● Istruzioni di lavoro: Prosegua il testo sull'ingresso del nuovo vescovo nella diocesi di Molfetta, riprendendolo subito dopo l'ultima frase riportata.

Dopo il lunghissimo episcopato di Achille Salvucci (1935-1978), il più lungo del nostro secolo, e quello transitorio di Aldo Garzia (1975-1982), Molfetta si preparava ad accogliere il nuovo vescovo. L’ingresso nella diocesi avvenne il 21 novembre 1982, festa della presentazione di Maria al Tempio. Sul sacrato della Cattedrale il sindaco molfettese, Beniamino Finocchiaro, e tutte le altre autorità civili di Ruvo, Giovinazzo e Terlizzi pronunciarono i discorsi di saluto e di benvenuto al nuovo Pastore. È inutile nascondere la curiosità dei fedeli convenuti in chiesa per quella rara occasione. La maggior parte di essi era già informata sulla “diversità” di don Tonino, del suo strano modo di vestire diverso da altri vescovi, del suo tono di voce tutt’altro che imponente o pomposo.

● Dati forniti:
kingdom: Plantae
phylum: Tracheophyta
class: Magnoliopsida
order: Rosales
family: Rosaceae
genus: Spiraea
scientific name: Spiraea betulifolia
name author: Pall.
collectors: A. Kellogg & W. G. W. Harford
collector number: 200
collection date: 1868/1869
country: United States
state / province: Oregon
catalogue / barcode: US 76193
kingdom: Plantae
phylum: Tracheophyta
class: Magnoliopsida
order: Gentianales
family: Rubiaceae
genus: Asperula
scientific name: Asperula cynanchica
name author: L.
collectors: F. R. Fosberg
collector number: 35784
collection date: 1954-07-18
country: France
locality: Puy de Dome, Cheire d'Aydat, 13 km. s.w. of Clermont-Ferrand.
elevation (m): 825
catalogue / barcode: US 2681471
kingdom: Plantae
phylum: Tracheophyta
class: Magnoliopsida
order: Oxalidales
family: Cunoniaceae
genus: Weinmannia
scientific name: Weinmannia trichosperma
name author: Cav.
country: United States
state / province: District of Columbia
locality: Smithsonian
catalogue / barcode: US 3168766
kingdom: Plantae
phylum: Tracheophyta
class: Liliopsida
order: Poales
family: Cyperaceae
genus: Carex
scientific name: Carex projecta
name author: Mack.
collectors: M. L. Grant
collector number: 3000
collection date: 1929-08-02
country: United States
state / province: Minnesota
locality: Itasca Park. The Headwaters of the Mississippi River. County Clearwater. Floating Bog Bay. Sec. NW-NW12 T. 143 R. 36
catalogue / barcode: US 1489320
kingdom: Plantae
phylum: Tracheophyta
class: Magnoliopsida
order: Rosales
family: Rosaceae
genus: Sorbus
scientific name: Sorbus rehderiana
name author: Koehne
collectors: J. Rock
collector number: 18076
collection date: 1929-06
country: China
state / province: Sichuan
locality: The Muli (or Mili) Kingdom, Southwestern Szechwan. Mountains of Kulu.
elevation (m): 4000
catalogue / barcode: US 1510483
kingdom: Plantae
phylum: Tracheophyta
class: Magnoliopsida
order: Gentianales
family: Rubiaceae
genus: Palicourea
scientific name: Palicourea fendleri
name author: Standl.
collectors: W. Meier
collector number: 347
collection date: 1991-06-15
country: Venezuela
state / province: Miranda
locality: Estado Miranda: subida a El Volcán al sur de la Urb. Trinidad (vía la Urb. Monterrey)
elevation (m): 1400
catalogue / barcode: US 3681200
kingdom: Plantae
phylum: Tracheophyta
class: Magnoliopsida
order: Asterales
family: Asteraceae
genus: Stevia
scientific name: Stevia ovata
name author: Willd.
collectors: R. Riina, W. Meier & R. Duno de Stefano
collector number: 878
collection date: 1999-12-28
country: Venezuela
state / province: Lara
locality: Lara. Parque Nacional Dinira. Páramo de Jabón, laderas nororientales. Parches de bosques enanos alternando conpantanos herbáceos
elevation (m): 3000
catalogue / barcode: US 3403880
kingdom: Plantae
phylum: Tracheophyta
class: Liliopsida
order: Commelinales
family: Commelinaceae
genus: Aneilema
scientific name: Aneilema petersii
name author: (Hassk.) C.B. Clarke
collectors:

● Risultato del compito:
Ma la convinzione che quel vescovo avrebbe “dirottato” la Chiesa molfettese verso altre strade, si ebbe durante l’omelia che don Tonino preparò per quella solenne cerimonia. In evidente stato di imbarazzo, don Tonino esordì con queste parole: «Dio solo sa come in questo momento vorrei essere libero dalla preoccupazione di dovervi fare un discorso “intelligente”, uno di quei discorsi tra le cui righe ci si senta poi autorizzati a leggere orientamenti e prospettive, a spiare svolte o ristagni, a intuire speranze o involuzioni». Ma il suo programma pastorale sarà denso di prospettive, svolte e speranze; tutt’altro, insomma, che ristagni o involuzioni. Ancora nel suo discorso, don Tonino concluse così: «Eccomi, cari fratelli. Nel giorno della presentazione di Maria al Tempio, mi presento anch’io a questo tempio umano, fatto di pietre vive, glorioso di tradizioni di fede e di impegno, carico di Storia e di cultura. Accoglietemi come fratello e amico, oltre che come Padre e Pastore. Liberatemi da tutto ciò che può ingombrare la mia povertà. Di mio non ho molte cose da darvi. Però nella mia valigia ho due cose buone. La prima me l’ha messa il Signore: ed è la sua Parola. [...] E poi c’è un’altra cosa. Ed è la tenerezza, la sofferenza, la fede, l’amore, la speranza indistruttibile della mia piccola stupenda Chiesa d’origine».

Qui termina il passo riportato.